Here are two tables similar to the method of join in MySQL--merge (), which by default intersects with the same column name as two tables. The introduction of the method is shown in the link: http://my.oschina.net/u/1791586/blog/337054, there is a very detailed description of the method. To illustrate is the parameter all/x.all/y.all, these three parameters value t/f, used to define whether to take two data frame x or y of all columns. The effect is similar to join's full connection, left connection, right connection. No other example is given, and there are good examples in the reference link.

6. View the data.

View () can see the list, vector, dataframe data, but in Rstudio, the view () is garbled in Chinese. However, the Mac and Linux platform does not exist on this issue, only with the Windows platform, as if there is no way to see what settings rstudio to avoid the Chinese garbled. There is no garbled problem in R.

Fix () can also view list, vector, dataframe data.

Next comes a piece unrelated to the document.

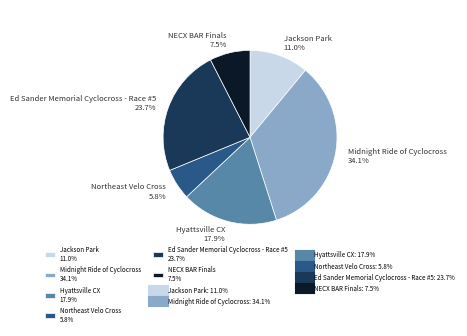

What is the total percentage of Hyattsville CX and Jackson Park?

28.9%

The difference is that the fix () method can view the contents of a list with different number of fields contained in the column. View () can only look at neat data, that is, the number of rows is the same data. Another fix () method is to view the data, open the data edit box, and modify the data in it. The view () method simply looks at the data.

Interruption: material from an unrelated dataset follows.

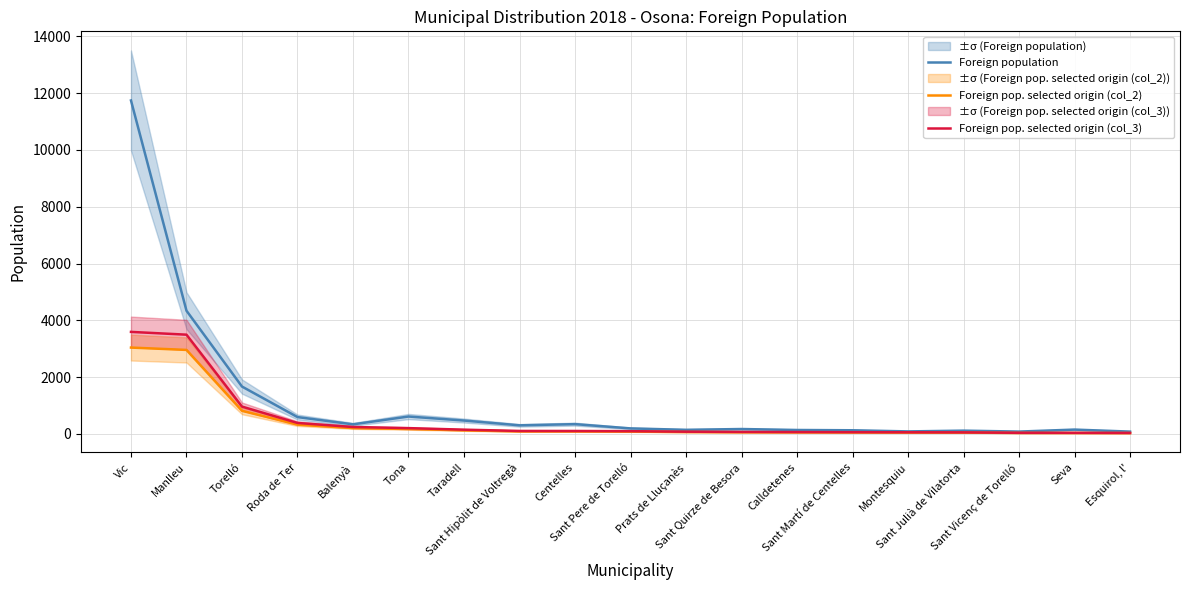

Which series has the largest range (max minus min)?

Foreign population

> Test <-list (A=c ("A", "B", "C", "D"), B=1:4)

> View (Test)

> Fix (Test)

> Fix (dataframe)


7. Data type for R language view mode ()/class ()/typeof ()

Did not find a very detailed explanation, only according to my own general understanding, may be wrong, please correct me. These three functions are functions that can view the data type. But there are some small details of the difference.

In the R language, all data, objects, methods, and statements can be viewed in mode (), and the main mode types are: Complex, raw, character, list, expression, name, symbol, function, Mode can be said to be of a large type.

All objects have typeof attributes and class attributes, but typeof is more granular than class.

>x <-C (1,2,3,4,5)

>mode (x)

[1] "Numeric"

> class (X)

[1] "Numeric"

> typeof (X)

[1] "double"

Reprint please indicate the source, thank you!

Small personality of the R language

Contact Us

The content source of this page is from Internet, which doesn't represent Alibaba Cloud's opinion; products and services mentioned on that page don't have any relationship with Alibaba Cloud. If the content of the page makes you feel confusing, please write us an email, we will handle the problem within 5 days after receiving your email.

If you find any instances of plagiarism from the community, please send an email to: info-contact@alibabacloud.com and provide relevant evidence. A staff member will contact you within 5 working days.

A Free Trial That Lets You Build Big!

Start building with 50+ products and up to 12 months usage for Elastic Compute Service

  • Sales Support

    1 on 1 presale consultation

  • After-Sales Support

    24/7 Technical Support 6 Free Tickets per Quarter Faster Response

  • Alibaba Cloud offers highly flexible support services tailored to meet your exact needs.